WHAT YOU SHOULD DO
Copy out the entries from the line containing "CMF Clip Pro se připnou" up to and including the line containing "seriálů v srpnu 2026.", reproducing each line word for word.

RECORDS TO USE

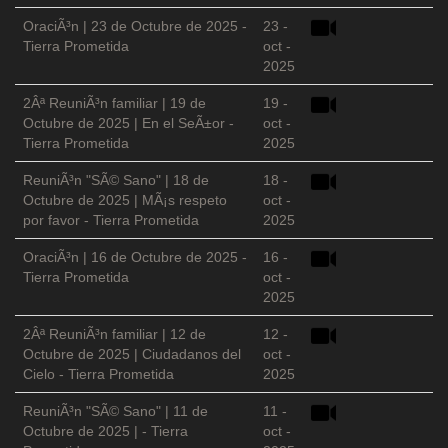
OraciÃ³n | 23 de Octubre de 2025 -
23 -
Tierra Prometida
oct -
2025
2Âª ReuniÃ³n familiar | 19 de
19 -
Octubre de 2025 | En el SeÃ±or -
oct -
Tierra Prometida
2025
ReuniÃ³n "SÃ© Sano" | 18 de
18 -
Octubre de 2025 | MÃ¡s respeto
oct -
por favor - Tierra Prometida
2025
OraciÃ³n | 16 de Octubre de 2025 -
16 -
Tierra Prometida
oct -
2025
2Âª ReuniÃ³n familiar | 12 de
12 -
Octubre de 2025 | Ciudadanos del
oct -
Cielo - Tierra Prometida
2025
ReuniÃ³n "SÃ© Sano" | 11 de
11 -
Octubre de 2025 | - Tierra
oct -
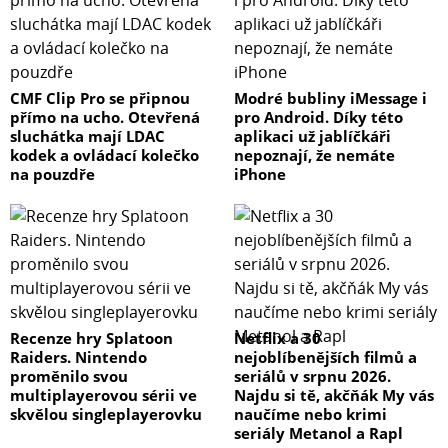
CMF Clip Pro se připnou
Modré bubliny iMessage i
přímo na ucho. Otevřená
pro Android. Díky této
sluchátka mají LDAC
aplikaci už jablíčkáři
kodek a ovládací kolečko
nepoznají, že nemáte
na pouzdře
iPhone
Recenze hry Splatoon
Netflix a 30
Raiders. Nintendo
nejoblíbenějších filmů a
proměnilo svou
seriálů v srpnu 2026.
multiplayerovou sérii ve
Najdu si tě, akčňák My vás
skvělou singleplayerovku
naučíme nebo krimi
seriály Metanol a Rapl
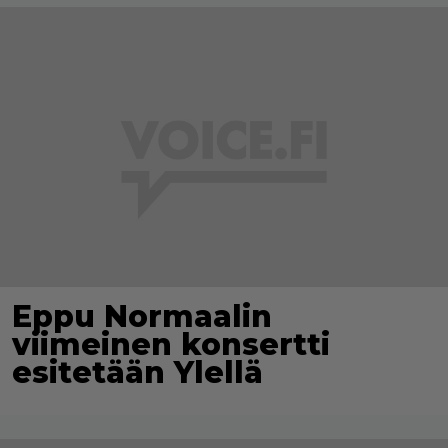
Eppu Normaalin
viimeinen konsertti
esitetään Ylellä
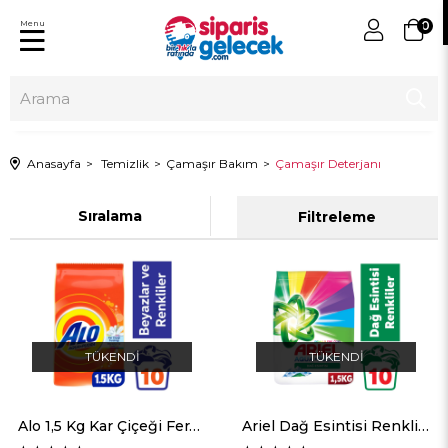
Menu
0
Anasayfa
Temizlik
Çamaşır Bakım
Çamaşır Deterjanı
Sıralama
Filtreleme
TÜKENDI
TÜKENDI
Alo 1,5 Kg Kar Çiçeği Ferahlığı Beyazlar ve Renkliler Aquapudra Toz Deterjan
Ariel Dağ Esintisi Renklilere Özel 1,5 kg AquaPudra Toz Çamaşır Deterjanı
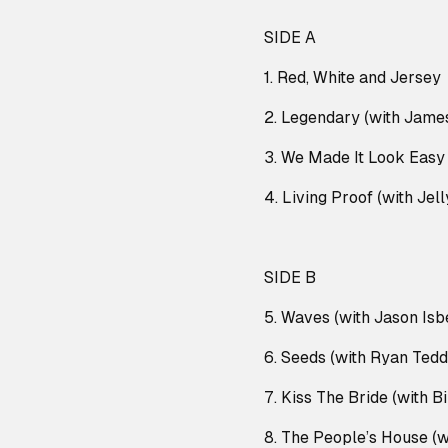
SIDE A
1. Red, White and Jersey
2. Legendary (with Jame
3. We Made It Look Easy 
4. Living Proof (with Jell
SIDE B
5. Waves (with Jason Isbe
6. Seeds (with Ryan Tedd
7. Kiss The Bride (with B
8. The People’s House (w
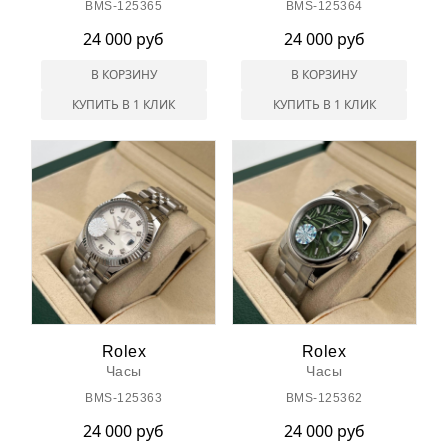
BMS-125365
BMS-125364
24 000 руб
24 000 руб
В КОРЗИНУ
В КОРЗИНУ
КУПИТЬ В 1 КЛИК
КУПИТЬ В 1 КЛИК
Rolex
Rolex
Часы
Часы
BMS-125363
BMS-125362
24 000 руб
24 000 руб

...

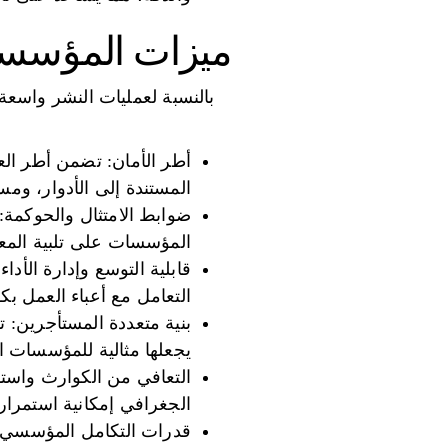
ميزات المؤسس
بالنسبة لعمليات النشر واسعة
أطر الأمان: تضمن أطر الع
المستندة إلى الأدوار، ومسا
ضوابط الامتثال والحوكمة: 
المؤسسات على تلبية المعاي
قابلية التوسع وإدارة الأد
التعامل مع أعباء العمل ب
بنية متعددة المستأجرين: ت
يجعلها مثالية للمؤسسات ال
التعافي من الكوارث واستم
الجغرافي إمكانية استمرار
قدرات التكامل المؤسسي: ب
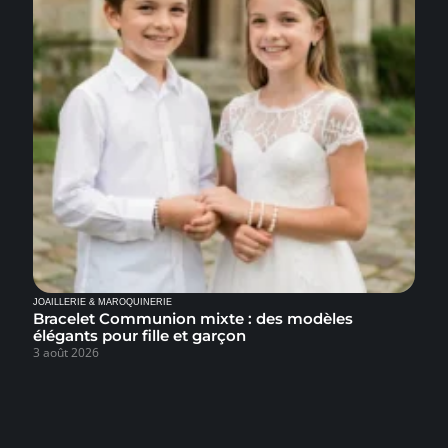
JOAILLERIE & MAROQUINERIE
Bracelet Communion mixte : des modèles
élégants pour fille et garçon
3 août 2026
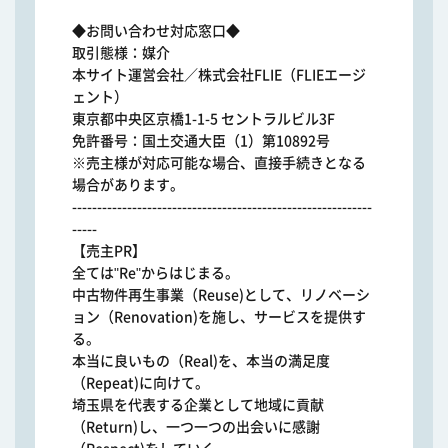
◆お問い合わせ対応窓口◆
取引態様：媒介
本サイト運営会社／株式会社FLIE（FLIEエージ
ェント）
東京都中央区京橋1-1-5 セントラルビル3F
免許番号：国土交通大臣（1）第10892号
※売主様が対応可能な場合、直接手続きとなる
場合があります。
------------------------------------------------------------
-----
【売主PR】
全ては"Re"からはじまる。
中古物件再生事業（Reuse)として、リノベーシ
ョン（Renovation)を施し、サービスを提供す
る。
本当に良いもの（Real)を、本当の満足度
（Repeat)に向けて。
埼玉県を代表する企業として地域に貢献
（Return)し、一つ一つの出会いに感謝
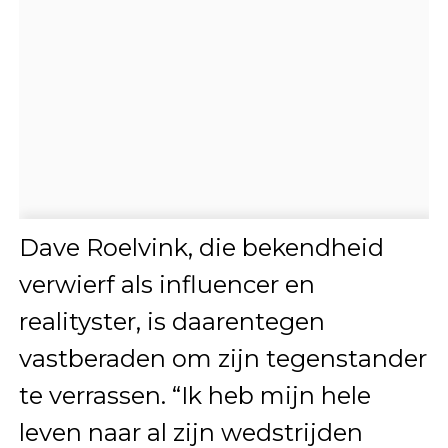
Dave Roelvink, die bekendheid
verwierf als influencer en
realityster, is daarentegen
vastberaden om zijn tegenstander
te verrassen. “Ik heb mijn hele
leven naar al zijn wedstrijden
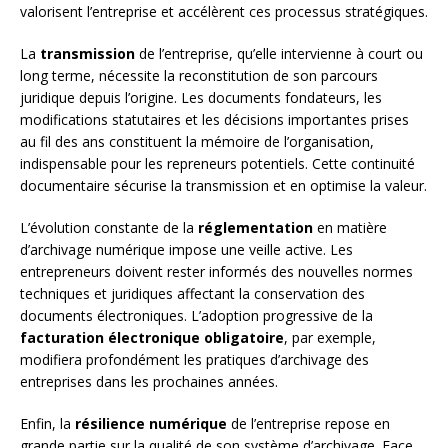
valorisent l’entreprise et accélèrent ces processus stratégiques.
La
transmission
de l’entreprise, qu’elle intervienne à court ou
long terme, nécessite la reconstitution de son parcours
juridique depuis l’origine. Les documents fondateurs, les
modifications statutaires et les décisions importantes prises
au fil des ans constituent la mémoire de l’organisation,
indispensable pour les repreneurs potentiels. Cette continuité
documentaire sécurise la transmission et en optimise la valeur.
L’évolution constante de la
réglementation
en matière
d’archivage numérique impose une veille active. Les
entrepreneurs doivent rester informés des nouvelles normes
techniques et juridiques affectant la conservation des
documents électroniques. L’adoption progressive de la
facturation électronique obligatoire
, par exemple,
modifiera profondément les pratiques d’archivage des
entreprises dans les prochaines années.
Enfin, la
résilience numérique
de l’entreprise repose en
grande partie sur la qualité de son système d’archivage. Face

SOLUTION FOR THIS TASK
CMF Clip Pro se připnou
Modré bubliny iMessage i
přímo na ucho. Otevřená
pro Android. Díky této
sluchátka mají LDAC
aplikaci už jablíčkáři
kodek a ovládací kolečko
nepoznají, že nemáte
na pouzdře
iPhone
Recenze hry Splatoon
Netflix a 30
Raiders. Nintendo
nejoblíbenějších filmů a
proměnilo svou
seriálů v srpnu 2026.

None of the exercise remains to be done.